__Exercise__.
Images in the data are to be skipped, while every line is restated exactly as written.

Transcribed page contents
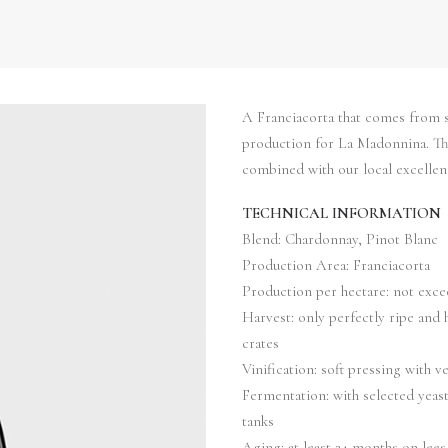
A Franciacorta that comes from s
production for La Madonnina. The 
combined with our local excellen
TECHNICAL INFORMATION
Blend: Chardonnay, Pinot Blanc
Production Area: Franciacorta
Production per hectare: not exce
Harvest: only perfectly ripe and 
crates
Vinification: soft pressing with v
Fermentation: with selected yeast
tanks
Aging: at least 24 months on lees 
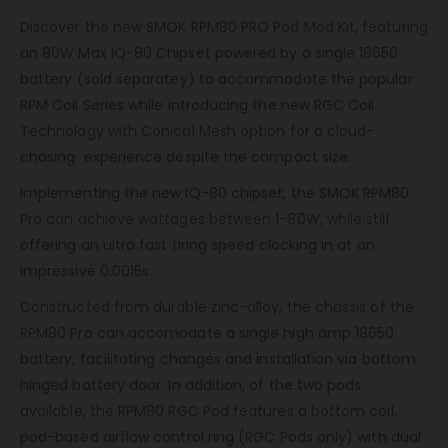
Discover the new SMOK RPM80 PRO Pod Mod Kit, featuring
an 80W Max IQ-80 Chipset powered by a single 18650
battery (sold separatey) to accommodate the popular
RPM Coil Series while introducing the new RGC Coil
Technology with Conical Mesh option for a cloud-
chasing experience despite the compact size.
Implementing the new IQ-80 chipset, the SMOK RPM80
Pro can achieve wattages between 1-80W, while still
offering an ultra fast firing speed clocking in at an
impressive 0.0015s.
Constructed from durable zinc-alloy, the chassis of the
RPM80 Pro can accomodate a single high amp 18650
battery, facilitating changes and installation via bottom
hinged battery door. In addition, of the two pods
available, the RPM80 RGC Pod features a bottom coil,
pod-based airflow control ring (RGC Pods only) with dual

__Exercise response__.
A Franciacorta that comes from s
production for La Madonnina. The 
combined with our local excellen
TECHNICAL INFORMATION
Blend: Chardonnay, Pinot Blanc
Production Area: Franciacorta
Production per hectare: not exce
Harvest: only perfectly ripe and 
crates
Vinification: soft pressing with v
Fermentation: with selected yeast
tanks
Aging: at least 24 months on lees 
Discover the new SMOK RPM80 PRO Pod Mod Kit, featuring
an 80W Max IQ-80 Chipset powered by a single 18650
battery (sold separatey) to accommodate the popular
RPM Coil Series while introducing the new RGC Coil
Technology with Conical Mesh option for a cloud-
chasing experience despite the compact size.
Implementing the new IQ-80 chipset, the SMOK RPM80
Pro can achieve wattages between 1-80W, while still
offering an ultra fast firing speed clocking in at an
impressive 0.0015s.
Constructed from durable zinc-alloy, the chassis of the
RPM80 Pro can accomodate a single high amp 18650
battery, facilitating changes and installation via bottom
hinged battery door. In addition, of the two pods
available, the RPM80 RGC Pod features a bottom coil,
pod-based airflow control ring (RGC Pods only) with dual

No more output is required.